**Activity**.
Take the data below and write it out exactly, except for the pictures.

+--

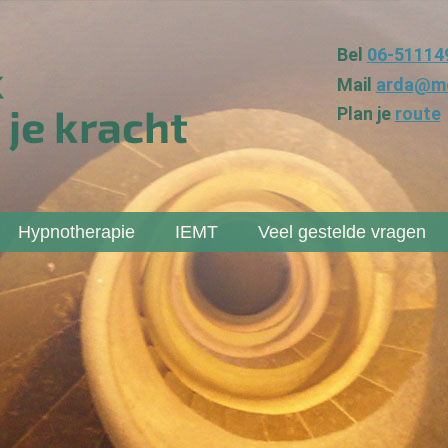
Bel
06-51114
Mail
arda@me
Plan je
route
Hypnotherapie
IEMT
Veel gestelde vragen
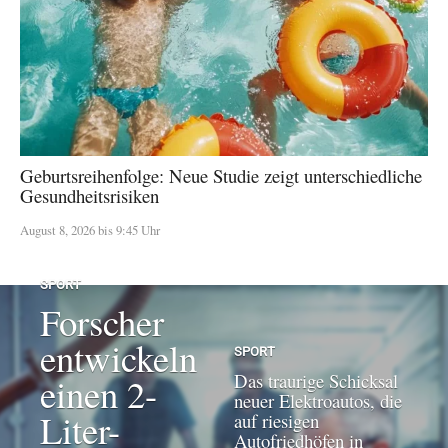
Geburtsreihenfolge: Neue Studie zeigt unterschiedliche
Gesundheitsrisiken
August 8, 2026 bis 9:45 Uhr
SPORT
Forscher
entwickeln
SPORT
Das traurige Schicksal
einen 2-
neuer Elektroautos, die
Liter-
auf riesigen
Autofriedhöfen in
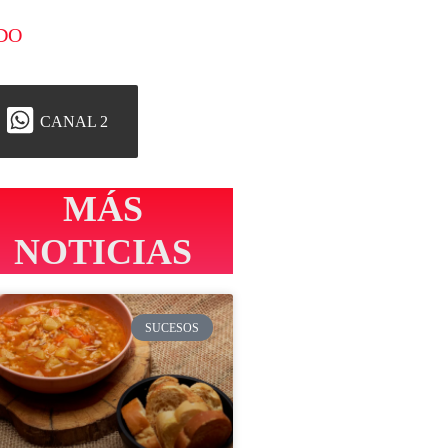
DO
CANAL 2
MÁS
NOTICIAS
SUCESOS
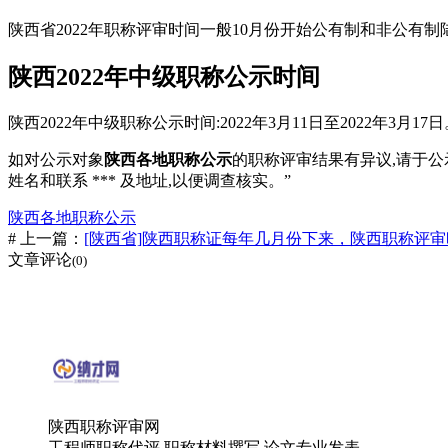
陕西省2022年职称评审时间一般10月份开始公有制和非公
陕西2022年中级职称公示时间
陕西2022年中级职称公示时间:2022年3月11日至2022年3月17
如对公示对象
陕西各地职称公示
的职称评审结果有异议,请于
姓名和联系 *** 及地址,以便调查核实。”
陕西各地职称公示
# 上一篇：
[陕西省]陕西职称证每年几月份下来，陕西职称评审
文章评论
(0)
陕西职称评审网
工程师职称代评,职称材料撰写,论文专业发表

+--

**Written answer**.
Bel
06-51114
Mail
arda@me
Plan je
route
Hypnotherapie
IEMT
Veel gestelde vragen
Geburtsreihenfolge: Neue Studie zeigt unterschiedliche
Gesundheitsrisiken
August 8, 2026 bis 9:45 Uhr
SPORT
Forscher
entwickeln
SPORT
Das traurige Schicksal
einen 2-
neuer Elektroautos, die
Liter-
auf riesigen
Autofriedhöfen in
DO
CANAL 2
MÁS
NOTICIAS
SUCESOS
陕西省2022年职称评审时间一般10月份开始公有制和非公
陕西2022年中级职称公示时间
陕西2022年中级职称公示时间:2022年3月11日至2022年3月17
如对公示对象
陕西各地职称公示
的职称评审结果有异议,请于
姓名和联系 *** 及地址,以便调查核实。”
陕西各地职称公示
# 上一篇：
[陕西省]陕西职称证每年几月份下来，陕西职称评审
文章评论
(0)
陕西职称评审网
工程师职称代评,职称材料撰写,论文专业发表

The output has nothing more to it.